We will now use {check.loci}. This function reads through the training locus files created for the assignment test. It then counts the frequency of each locus and puts the results in a text file. - The {top.loci} amount is the amount of loci you want to see. 20 loci is the most frequently used hight Fst training loci across the assignment tests.

  • You will be prompted to choose which results you would like to check. The options will be the groups of different proportions or numbers of training individuals that you specified in “train.inds” of the Monte-Carlo function earlier. You can also choose “all”.

  • The output of this, (High_Fst_Locus_Freq.txt) includes a list of loci names ordered by their Fst values, with the highest in the top. The number in parentheses after the locus name indicates the number of tests it appeared in. The number in the parentheses after the locus shows how many tests it occurred in.

Note that this may take a few moments.

check.loci(dir="genResultFolder_MC/", top.loci=20)

Integrated Data

Here we compile the reduced variance genetic data with morphometric data. We will call this our integrated dataset. Note that our made up dataset introduces a decrease in accuracy. DISCLAIMER: Because our dataset did not work, we will not include it in the repository. This is only to give a visualization of where we went wrong.

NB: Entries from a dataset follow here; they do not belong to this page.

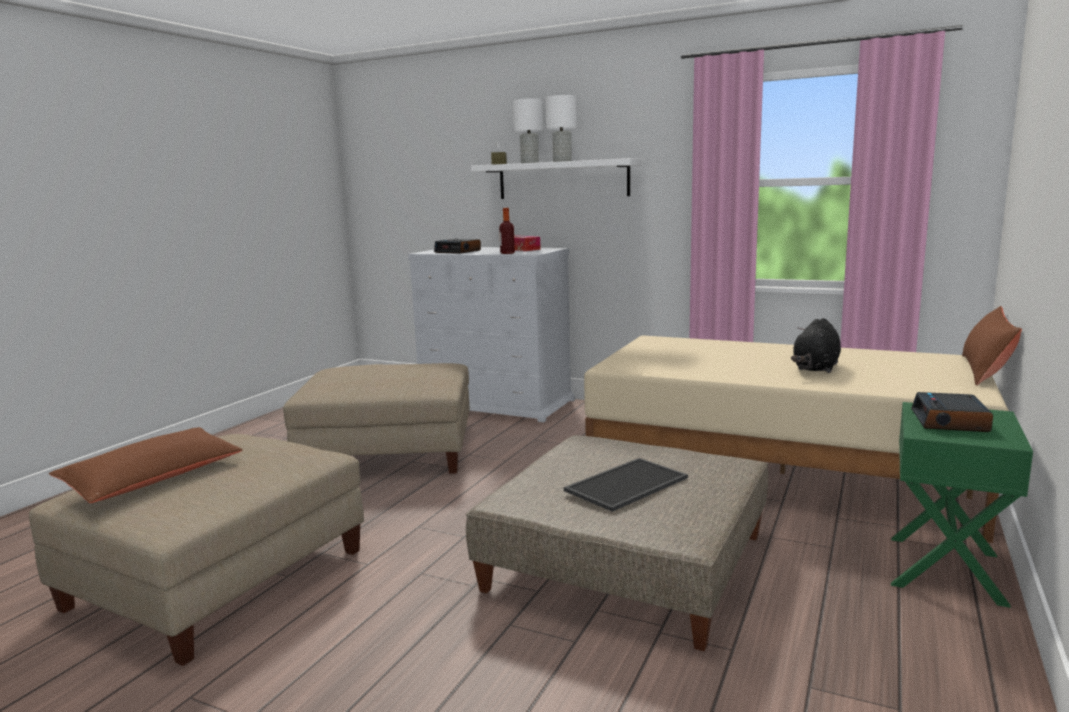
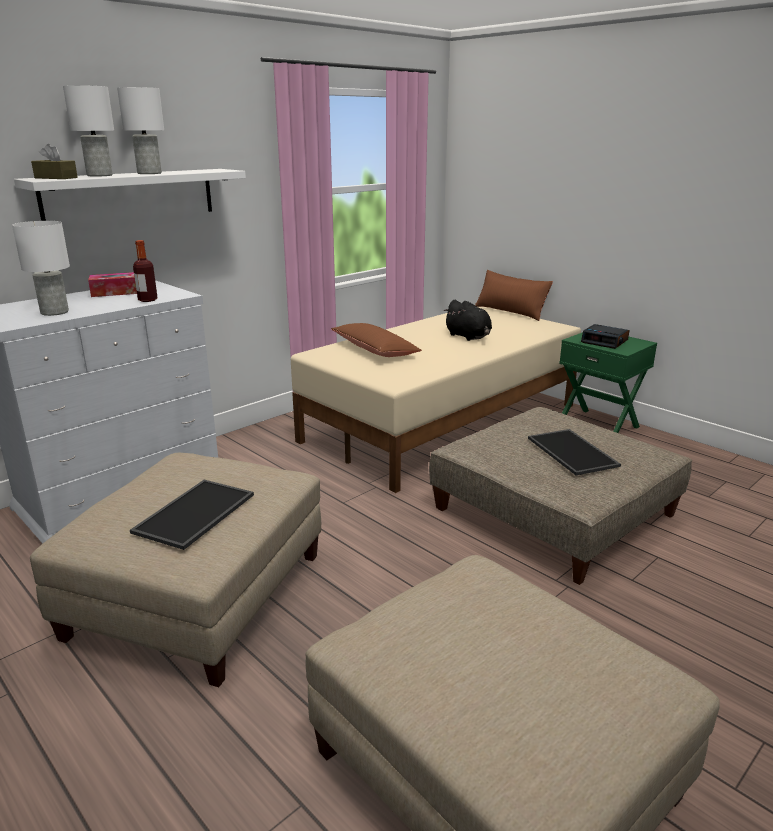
camera: 70 degrees left, 10 degrees up
brown pillow [49,427,243,503] -> brown pillow moved to [331,323,422,357]
alarm clock [434,238,481,254] -> white table lamp [12,221,70,316]
none -> tray [130,480,254,550]

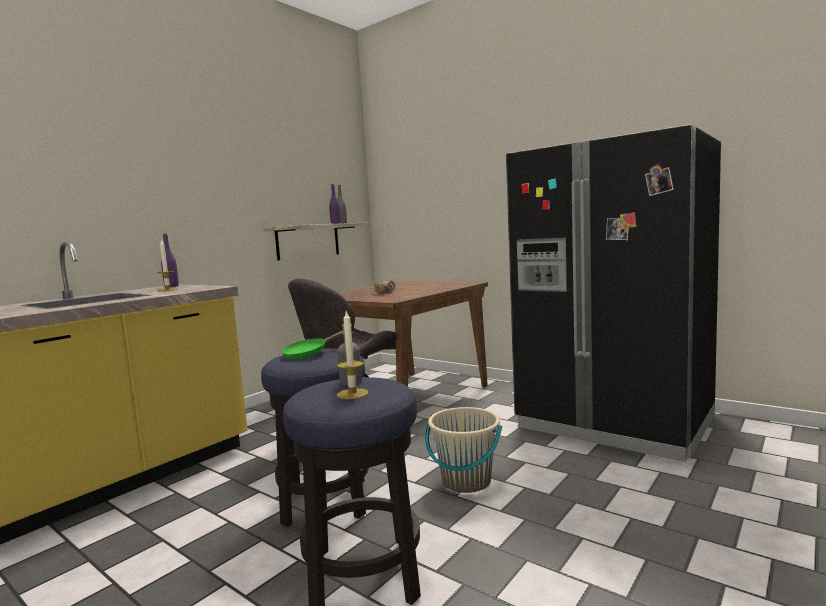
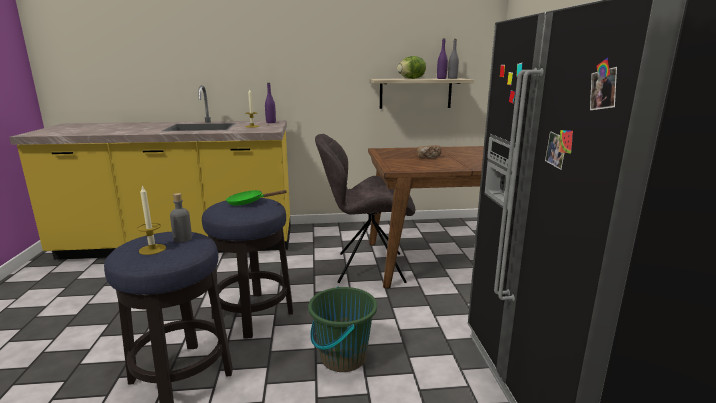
camera: 45 degrees right, 10 degrees up
beige bucket [425,407,502,493] -> green bucket [308,286,377,372]
none -> lettuce [397,56,426,79]

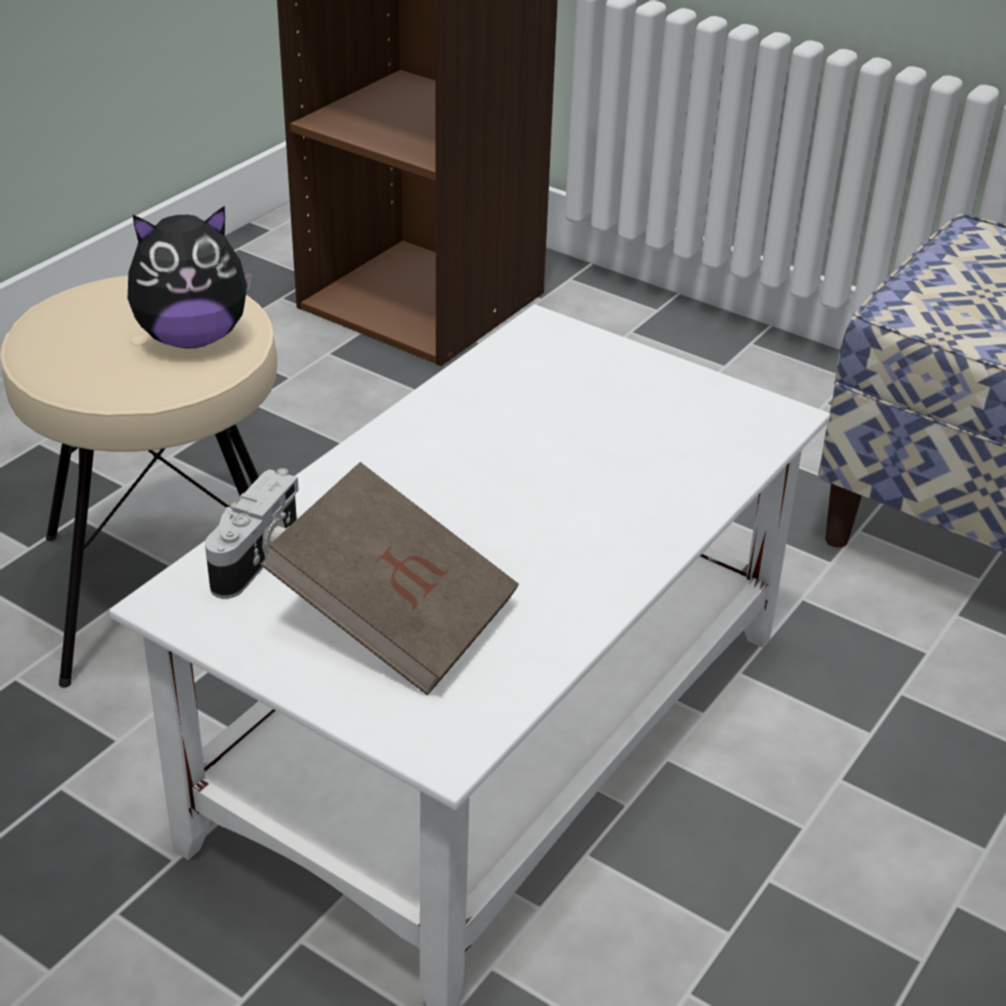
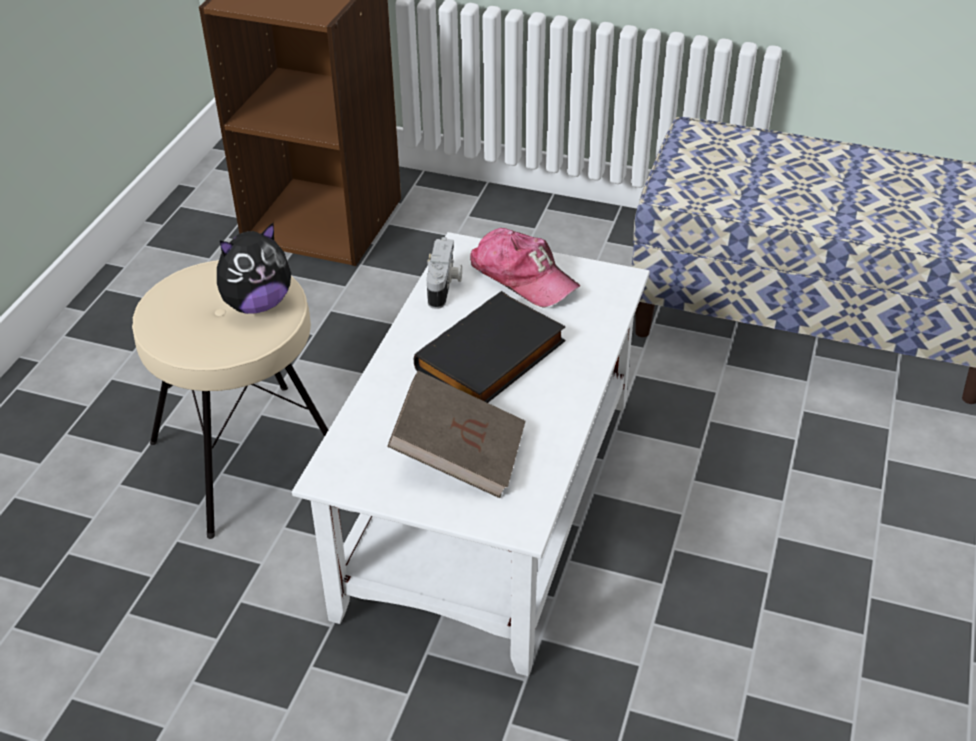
camera: 15 degrees left, 5 degrees up
camera [205,468,299,599] -> camera moved to [426,237,462,309]
none -> black book [414,291,566,403]
none -> cap [470,228,580,307]

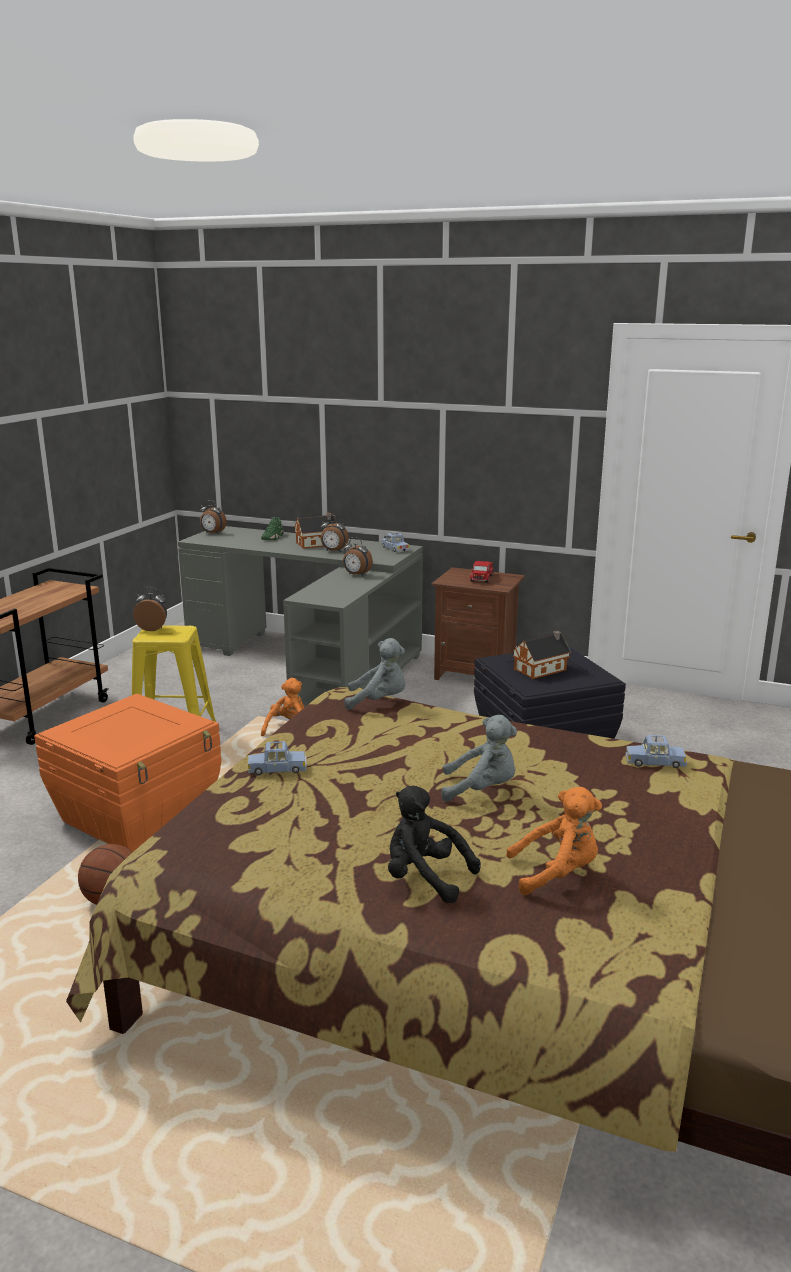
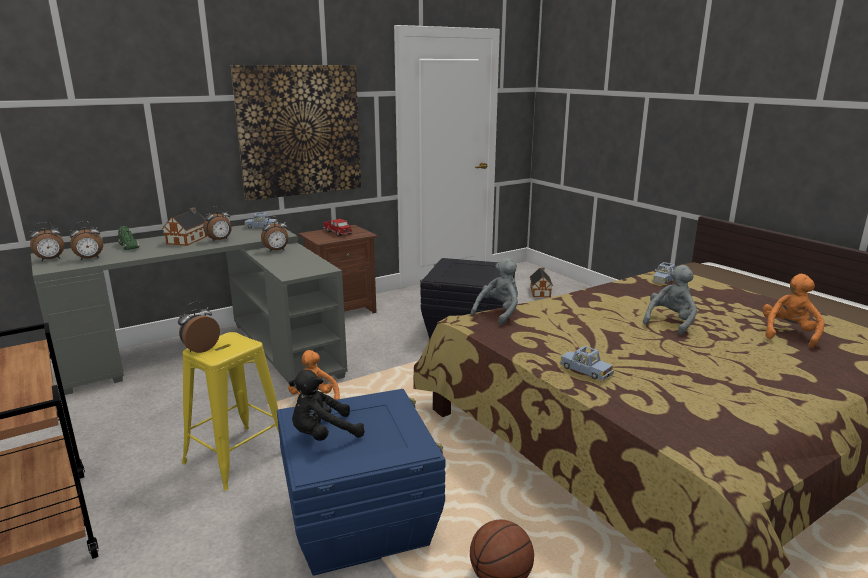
camera: 55 degrees left, 0 degrees up
orange storage box [34,694,222,852] -> blue storage box [277,389,445,576]
blue toy car [248,741,307,775] -> blue toy car turned 105 degrees clockwise [560,346,614,381]
black plush toy [388,786,480,903] -> black plush toy moved to [289,370,365,441]
toy house [513,631,571,679] -> toy house moved to [530,267,553,297]
none -> alarm clock [70,221,103,261]
none -> picture [231,65,361,201]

IntegratedData <- compile.data(YourGenepop_rd, "non_gen_data_integrated_2.csv")

K-Fold Integrated Data

assign.kfold(IntegratedData, k.fold=4, train.loci= 1, loci.sample="fst",
             model="svm", dir="genResultFolderIntegrated_KF/")
membership.plot(dir="genResultFolderIntegrated_KF/")

(Figures 5A, 5B, 5C, 5D) Our k-fold integrated data failed to produce a result due to our made-up dataset.

Monte Carlo Integrated Data

assign.MC(IntegratedData, train.inds=0.6, train.loci=c(1), loci.sample="fst",
          iterations=3, model="svm", dir="genResultFolderIntegrated_MC/")
gen_accuRes_Integrated_MC <- accuracy.MC(dir="genResultFolderIntegrated_MC/")
accuracy.plot(gen_accuRes_Integrated_MC, pop=c("BM", "BN", "ITCS", "SICO", "SP", "CROA", "FR", "GR", "MAC"))

(Figure 6) With this Monte Carlo Cross-Validation, our made-up dataset failed to create a properly integrated result.

Conclusion

Now you know how to run both the K-fold Cross Validation and Monte-Carlo tests for morphometric data, genetic data, and can take an integrated approach to improve accuracy all while using the package {assignPOP}. Although we were unable to successfully make our own dataset, we are confident that the code used will work for improved datasets! Thank you for skating through this module with us.